Your instructions | Please set down exactly the lines of the listing below from the line containing "- Quality gates and approvals" through the line containing "#### With People", both lines included, leaving out all other lines.

Information provided |
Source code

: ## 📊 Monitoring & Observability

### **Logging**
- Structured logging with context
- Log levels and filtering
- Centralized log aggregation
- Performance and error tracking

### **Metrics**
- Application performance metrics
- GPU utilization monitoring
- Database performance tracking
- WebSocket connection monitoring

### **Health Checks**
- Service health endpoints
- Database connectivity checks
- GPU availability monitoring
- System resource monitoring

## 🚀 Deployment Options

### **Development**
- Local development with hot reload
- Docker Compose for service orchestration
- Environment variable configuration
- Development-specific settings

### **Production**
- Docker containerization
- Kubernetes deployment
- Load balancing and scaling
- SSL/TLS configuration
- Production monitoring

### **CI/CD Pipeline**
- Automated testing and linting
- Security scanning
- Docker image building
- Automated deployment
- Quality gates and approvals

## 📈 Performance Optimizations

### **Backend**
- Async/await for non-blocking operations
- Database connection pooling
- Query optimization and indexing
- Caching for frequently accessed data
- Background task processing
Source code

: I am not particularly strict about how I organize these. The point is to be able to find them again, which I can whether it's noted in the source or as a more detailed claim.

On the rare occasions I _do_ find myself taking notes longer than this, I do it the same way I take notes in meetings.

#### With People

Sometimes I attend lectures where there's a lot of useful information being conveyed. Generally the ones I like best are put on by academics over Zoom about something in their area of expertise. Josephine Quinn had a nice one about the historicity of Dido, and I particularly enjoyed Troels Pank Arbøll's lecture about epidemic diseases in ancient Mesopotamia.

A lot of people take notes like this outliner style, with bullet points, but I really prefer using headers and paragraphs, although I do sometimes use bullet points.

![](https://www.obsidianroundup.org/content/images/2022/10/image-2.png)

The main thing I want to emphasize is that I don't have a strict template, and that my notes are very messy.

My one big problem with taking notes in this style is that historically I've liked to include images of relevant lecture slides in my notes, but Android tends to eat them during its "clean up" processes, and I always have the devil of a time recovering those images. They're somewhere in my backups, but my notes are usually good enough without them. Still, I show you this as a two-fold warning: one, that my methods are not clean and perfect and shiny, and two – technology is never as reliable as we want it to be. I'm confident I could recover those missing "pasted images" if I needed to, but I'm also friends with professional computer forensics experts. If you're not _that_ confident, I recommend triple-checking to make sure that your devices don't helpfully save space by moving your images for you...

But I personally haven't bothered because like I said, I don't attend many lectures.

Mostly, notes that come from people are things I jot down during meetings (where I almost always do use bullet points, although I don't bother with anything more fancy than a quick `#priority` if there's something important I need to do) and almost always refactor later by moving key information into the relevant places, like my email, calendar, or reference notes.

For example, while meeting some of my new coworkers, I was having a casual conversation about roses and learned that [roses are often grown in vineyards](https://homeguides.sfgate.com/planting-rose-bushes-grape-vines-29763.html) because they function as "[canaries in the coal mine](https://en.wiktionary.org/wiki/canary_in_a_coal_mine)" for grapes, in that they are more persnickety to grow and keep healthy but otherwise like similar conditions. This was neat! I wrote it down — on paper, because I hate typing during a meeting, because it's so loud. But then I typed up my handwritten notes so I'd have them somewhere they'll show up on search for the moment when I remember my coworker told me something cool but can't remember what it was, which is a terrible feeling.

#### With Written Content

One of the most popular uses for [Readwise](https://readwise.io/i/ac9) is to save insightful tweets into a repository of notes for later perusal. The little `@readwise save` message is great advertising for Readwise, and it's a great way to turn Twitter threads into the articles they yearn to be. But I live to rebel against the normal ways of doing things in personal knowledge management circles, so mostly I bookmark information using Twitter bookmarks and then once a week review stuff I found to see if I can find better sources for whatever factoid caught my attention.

Response to the exercise |
- Quality gates and approvals

## 📈 Performance Optimizations

### **Backend**
- Async/await for non-blocking operations
- Database connection pooling
- Query optimization and indexing
- Caching for frequently accessed data
- Background task processing
Source code

: I am not particularly strict about how I organize these. The point is to be able to find them again, which I can whether it's noted in the source or as a more detailed claim.

On the rare occasions I _do_ find myself taking notes longer than this, I do it the same way I take notes in meetings.

#### With People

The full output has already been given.